With regard to the location of the deposition, Rule 45 provides that a subpoena may command attendance at a "trial, hearing, or deposition" anywhere "within 100 miles from where that person resides, is employed, or regularly transacts business in person," or "within the state where the person resides, is employed, or regularly transacts business in person, if the person (i) is a party or a party's officer; or (ii) is commanded to attend a trial and would not incur substantial expense." FED. R. CIV. P. 45 (c)(1)(A), (c)(1)(B). Thus, a party may be compelled to attend a deposition in a state where he does not reside if he is employed in that state or regularly transacts business in person in that state.

The Defendants' argument that they will not submit to depositions unless they first take or arrange Adams' deposition is without merit. The rules contain no such requirement, nor do they permit such a demand. Moreover, Defendants have apparently failed to notice Adams' deposition, and the explanation that they have not done so because they have not received discovery from Adams lacks merit given that Defendants have not filed any motion seeking to compel that discovery. Regardless, any failure by Adams to meet his discovery obligations is irrelevant, as that is not a valid basis on which a party may refuse to respond to a deposition notice.

Finally, because the depositions are of parties, the Court has little sympathy with the argument that depositions in Austin are too inconvenient and will take Defendants away from their work. While they are employed as truck drivers, nothing requires the parties to drive to these depositions.
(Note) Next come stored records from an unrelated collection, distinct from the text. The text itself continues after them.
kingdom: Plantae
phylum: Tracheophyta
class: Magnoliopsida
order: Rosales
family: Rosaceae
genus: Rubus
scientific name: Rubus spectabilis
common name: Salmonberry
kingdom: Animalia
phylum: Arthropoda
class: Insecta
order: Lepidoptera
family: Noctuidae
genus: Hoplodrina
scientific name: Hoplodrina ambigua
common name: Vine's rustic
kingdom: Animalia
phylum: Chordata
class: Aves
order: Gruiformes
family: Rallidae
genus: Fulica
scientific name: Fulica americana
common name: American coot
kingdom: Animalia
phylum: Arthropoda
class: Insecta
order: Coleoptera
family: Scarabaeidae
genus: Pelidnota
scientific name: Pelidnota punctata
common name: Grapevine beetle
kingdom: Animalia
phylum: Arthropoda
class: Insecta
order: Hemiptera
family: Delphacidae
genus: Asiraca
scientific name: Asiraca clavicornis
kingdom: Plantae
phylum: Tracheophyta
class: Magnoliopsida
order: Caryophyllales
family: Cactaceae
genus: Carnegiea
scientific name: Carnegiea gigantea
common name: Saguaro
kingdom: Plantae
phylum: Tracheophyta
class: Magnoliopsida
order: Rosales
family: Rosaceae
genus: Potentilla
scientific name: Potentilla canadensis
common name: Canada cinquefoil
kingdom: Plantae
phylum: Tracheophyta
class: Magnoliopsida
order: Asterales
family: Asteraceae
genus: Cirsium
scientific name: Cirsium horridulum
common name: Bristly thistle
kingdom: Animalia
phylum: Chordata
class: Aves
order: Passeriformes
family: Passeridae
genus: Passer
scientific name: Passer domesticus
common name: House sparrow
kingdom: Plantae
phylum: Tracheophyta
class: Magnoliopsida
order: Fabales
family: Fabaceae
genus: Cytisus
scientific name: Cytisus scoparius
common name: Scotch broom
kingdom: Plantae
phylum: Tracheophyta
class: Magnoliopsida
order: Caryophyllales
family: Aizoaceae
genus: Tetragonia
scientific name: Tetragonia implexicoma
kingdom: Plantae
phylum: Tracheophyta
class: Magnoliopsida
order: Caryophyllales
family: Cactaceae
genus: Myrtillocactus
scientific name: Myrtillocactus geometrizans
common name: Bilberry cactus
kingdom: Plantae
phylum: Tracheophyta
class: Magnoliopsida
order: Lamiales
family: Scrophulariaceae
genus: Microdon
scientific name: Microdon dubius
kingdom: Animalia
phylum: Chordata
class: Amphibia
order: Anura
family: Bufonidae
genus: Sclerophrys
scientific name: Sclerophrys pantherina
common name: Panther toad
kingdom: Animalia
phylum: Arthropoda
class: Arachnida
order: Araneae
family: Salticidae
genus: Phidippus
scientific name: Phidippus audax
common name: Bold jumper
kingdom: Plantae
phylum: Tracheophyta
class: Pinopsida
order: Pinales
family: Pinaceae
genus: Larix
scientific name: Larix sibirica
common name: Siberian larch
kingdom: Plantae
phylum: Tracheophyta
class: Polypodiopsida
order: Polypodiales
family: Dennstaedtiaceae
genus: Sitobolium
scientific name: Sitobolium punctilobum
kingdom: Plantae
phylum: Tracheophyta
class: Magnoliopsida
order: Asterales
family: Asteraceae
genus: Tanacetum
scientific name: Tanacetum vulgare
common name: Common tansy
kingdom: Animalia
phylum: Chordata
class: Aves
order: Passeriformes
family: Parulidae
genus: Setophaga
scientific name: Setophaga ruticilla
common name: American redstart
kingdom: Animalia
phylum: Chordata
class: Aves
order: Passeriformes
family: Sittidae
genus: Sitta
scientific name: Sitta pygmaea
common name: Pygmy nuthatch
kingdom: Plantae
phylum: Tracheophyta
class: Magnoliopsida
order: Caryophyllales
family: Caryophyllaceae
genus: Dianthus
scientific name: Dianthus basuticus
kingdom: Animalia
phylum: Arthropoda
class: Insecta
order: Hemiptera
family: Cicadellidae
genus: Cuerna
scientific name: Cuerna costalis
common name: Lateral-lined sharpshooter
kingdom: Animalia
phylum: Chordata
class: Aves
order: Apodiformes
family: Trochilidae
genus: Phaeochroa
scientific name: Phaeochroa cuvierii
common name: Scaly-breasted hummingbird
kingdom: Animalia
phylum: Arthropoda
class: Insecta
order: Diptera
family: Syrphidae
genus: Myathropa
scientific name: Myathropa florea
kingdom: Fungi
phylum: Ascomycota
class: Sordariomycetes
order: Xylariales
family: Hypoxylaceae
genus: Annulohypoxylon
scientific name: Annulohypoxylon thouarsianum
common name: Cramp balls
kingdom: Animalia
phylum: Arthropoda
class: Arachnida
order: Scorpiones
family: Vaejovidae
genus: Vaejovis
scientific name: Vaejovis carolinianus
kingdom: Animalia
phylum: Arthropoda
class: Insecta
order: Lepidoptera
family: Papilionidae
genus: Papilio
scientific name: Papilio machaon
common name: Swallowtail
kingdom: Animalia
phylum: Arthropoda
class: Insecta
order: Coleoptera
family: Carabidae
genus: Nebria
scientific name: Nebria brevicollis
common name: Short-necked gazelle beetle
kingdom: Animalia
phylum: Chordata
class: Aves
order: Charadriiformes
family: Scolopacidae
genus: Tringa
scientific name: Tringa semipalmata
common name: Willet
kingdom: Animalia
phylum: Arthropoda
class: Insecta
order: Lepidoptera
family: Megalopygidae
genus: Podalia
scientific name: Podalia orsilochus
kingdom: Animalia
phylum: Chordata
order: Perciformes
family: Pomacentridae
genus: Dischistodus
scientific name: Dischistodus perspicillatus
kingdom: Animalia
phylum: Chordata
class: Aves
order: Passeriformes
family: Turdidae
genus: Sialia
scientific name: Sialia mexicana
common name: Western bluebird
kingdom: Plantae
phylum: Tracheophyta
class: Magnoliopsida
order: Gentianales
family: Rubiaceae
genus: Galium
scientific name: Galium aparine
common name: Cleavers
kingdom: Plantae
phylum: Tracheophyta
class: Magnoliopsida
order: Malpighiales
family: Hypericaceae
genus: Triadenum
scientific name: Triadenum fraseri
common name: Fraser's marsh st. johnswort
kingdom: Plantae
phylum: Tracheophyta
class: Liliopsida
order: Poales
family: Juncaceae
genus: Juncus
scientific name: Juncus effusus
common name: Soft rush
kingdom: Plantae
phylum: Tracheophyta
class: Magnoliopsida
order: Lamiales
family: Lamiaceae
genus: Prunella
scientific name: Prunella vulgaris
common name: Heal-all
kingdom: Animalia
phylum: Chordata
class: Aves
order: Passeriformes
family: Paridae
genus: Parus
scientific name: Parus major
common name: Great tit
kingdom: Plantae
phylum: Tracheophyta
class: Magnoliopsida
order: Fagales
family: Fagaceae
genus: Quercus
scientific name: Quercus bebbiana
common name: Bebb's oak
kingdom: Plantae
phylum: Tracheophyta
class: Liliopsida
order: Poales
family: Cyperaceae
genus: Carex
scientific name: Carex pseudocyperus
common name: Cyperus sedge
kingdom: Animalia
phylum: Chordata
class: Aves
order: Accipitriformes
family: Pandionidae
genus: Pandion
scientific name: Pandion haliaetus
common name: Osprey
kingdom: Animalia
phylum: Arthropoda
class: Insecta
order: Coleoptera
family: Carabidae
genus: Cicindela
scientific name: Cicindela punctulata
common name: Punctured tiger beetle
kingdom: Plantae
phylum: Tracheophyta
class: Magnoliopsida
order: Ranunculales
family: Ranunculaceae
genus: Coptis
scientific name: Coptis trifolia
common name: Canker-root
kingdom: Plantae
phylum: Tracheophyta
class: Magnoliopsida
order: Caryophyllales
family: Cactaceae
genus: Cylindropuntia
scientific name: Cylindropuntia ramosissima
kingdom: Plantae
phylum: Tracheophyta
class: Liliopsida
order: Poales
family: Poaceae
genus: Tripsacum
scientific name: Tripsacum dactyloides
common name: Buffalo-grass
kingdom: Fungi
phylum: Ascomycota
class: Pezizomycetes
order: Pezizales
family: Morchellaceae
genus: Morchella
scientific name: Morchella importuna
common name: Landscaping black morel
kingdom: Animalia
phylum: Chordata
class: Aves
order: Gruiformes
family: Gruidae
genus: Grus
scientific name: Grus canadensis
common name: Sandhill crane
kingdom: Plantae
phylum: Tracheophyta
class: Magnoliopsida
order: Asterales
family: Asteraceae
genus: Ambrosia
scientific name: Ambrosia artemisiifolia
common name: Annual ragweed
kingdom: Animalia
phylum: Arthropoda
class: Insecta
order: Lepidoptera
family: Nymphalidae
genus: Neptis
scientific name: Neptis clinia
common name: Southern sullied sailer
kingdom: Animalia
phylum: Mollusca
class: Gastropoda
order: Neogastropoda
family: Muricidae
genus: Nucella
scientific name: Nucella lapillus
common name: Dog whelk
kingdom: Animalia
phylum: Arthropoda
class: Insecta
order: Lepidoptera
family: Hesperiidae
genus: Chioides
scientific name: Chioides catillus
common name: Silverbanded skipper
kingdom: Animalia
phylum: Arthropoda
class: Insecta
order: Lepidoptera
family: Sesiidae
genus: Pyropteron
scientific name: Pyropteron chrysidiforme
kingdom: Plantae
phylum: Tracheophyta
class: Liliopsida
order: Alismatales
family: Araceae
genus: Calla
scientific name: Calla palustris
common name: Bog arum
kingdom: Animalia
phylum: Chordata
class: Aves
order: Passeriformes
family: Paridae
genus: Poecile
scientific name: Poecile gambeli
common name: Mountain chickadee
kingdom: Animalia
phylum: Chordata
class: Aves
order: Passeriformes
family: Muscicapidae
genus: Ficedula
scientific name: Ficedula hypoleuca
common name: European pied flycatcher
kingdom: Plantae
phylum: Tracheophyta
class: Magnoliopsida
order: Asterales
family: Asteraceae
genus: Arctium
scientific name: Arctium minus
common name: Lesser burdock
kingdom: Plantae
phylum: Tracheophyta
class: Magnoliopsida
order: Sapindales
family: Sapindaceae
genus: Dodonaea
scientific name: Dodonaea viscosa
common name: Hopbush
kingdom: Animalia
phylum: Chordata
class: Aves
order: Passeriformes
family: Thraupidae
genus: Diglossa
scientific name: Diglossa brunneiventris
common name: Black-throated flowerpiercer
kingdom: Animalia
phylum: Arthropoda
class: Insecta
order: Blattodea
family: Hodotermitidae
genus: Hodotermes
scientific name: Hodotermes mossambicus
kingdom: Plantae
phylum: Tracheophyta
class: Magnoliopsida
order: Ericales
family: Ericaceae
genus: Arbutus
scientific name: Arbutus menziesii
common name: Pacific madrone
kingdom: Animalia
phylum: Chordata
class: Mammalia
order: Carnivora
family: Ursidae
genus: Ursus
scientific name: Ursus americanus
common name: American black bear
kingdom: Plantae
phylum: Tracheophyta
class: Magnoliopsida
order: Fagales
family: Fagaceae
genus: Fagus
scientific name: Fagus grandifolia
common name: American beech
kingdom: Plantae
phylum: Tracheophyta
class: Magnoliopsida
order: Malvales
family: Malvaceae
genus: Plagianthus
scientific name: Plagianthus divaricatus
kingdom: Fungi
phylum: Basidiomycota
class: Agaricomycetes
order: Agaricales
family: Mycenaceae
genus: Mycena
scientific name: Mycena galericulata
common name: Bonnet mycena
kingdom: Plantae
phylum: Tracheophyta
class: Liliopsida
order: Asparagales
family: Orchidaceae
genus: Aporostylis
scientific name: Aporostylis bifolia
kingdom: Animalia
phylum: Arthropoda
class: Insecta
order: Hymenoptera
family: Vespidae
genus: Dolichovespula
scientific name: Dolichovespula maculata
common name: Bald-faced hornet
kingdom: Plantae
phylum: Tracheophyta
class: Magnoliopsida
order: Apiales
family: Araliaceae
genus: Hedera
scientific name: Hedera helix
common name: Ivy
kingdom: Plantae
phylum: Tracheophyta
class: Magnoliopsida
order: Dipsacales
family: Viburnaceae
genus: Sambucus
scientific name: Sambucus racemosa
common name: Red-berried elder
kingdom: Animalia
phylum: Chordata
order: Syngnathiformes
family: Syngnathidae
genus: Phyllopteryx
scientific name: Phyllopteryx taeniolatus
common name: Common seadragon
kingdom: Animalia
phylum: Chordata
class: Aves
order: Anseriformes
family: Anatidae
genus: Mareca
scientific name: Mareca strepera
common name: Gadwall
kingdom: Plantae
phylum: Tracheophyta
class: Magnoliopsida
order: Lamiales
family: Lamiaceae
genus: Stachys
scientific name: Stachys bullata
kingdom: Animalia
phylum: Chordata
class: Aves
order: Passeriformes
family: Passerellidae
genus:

And while DeRidder, Louisiana, may not have a large commercial airport, it is less than one hour's drive from Lake Charles, Louisiana, which does have an airport with regular flights to Austin. Plaintiff's counsel has been amenable to holding these depositions outside of Austin, and Defendants have not raised the issue of the convenience of the location until the last minute. This smacks of mere uncooperativeness and not a legitimate reason for canceling the depositions. Unfortunately, being named as a party in litigation often requires missing work and other inconveniences, which must take a back seat to the obligations imposed on a party to a lawsuit by the Federal Rules of Civil Procedure.

III. Order

Accordingly, Plaintiff's Motion to Compel Depositions (Dkt No. 9) is GRANTED. Defendant Katlin Powell and Defendant Rod Powell are ORDERED to appear for deposition within 21 days of the date of this order, or any other date that is agreed upon by all parties. To be clear, absent another agreement, the Powells must submit to depositions no later than 21 days from the date of this order. The depositions shall take place in Austin. It is FURTHER ORDERED that the parties confer and agree on a date for the depositions. Finally, because no scheduling order has been entered in this case, the Court need not amend any deadlines, and the parties may address those issues with Judge Pitman at the initial pretrial conference.

FootNotes


1. This is not quite accurate, as no scheduling order has been be entered in this case, rather the parties have only made proposals for a schedule.